I stumbled upon this problem when preparing a lecture about random walks. The problem is as follows:
Suppose we have a sequence of $n$ numbers, and each of them can be $1$, $0$ or $-1$. What is the number of possible combinations (without repetitions) that add up to a given number (evidently the sum has to be between $-n$ and $n$)?
The fact that a $-1$ plus a $1$ has the same net effect as a $0$ is making the problem quite cumbersome for me. Is it possible to get an analytical solution?
On
Assume $k≥0$. Indeed, the answers for $\pm k$ are clearly the same.
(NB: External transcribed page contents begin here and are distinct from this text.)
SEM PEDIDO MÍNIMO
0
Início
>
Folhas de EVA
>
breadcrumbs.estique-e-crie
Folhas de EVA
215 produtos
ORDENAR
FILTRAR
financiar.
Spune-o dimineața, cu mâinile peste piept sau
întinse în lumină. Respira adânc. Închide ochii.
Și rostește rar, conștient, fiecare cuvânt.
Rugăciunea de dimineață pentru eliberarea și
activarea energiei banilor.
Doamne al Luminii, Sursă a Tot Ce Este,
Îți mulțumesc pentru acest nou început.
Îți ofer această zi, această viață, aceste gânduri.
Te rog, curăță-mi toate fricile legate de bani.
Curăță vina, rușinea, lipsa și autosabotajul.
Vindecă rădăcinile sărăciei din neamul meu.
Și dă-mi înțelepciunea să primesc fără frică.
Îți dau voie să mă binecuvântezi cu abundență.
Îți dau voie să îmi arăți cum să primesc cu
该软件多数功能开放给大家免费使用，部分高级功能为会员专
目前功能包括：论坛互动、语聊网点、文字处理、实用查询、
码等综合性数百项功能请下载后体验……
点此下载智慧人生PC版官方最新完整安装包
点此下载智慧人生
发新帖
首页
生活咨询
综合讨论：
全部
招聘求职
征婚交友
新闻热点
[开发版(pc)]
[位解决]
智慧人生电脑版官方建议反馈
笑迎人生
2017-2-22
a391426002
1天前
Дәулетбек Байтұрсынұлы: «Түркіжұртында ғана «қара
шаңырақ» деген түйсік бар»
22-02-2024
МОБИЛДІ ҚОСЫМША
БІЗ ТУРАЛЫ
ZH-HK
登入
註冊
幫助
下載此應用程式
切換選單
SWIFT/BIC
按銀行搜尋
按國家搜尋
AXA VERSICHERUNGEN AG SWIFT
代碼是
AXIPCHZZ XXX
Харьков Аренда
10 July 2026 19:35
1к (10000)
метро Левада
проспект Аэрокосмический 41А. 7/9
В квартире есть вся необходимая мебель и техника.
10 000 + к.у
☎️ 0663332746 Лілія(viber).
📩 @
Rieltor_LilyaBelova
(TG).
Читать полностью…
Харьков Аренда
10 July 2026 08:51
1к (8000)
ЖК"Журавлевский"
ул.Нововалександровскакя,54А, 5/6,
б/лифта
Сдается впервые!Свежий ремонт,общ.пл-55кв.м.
If the desired sum is $k$, then you must have $a$ $1's$ and $b$ $(-1)'s$ with $a-b=k$. The least $a$ can be is $k$. To get the maximum possible value for $a$, note that $$a_{max}+b≤n\implies 2a_{max}≤n+k\implies a_{max}≤\frac {n+k}2\implies a_{max}=\Big\lfloor \frac {n+k}2\Big\rfloor$$
For a particular $a$ in the range, the answer is $\binom na\times \binom {n-a}{a-k}$ So the answer is $$\sum_{a=k}^{\big\lfloor \frac {n+k}2\big\rfloor}\binom na\times \binom {n-a}{a-k}$$
The number of sequences $(x_1, \ldots, x_n) \in \{1, 0, -1\}^n$ such that $x_1 + \ldots + x_n = k$ is equal to the coefficient of $x^k$ in $(x^1 + x^0 + x^{-1})^n = (x + 1 + 1/x)^n$. This can be written as $$\sum_{m=0}^{\lfloor(n-|k|)/2\rfloor}\frac{n!}{m!(m+|k|)!(n-|k|-2m)!}.$$ The closed form, even in the case $k = 0$, is problematic - see e.g. Theorem 8.8.1 in this book.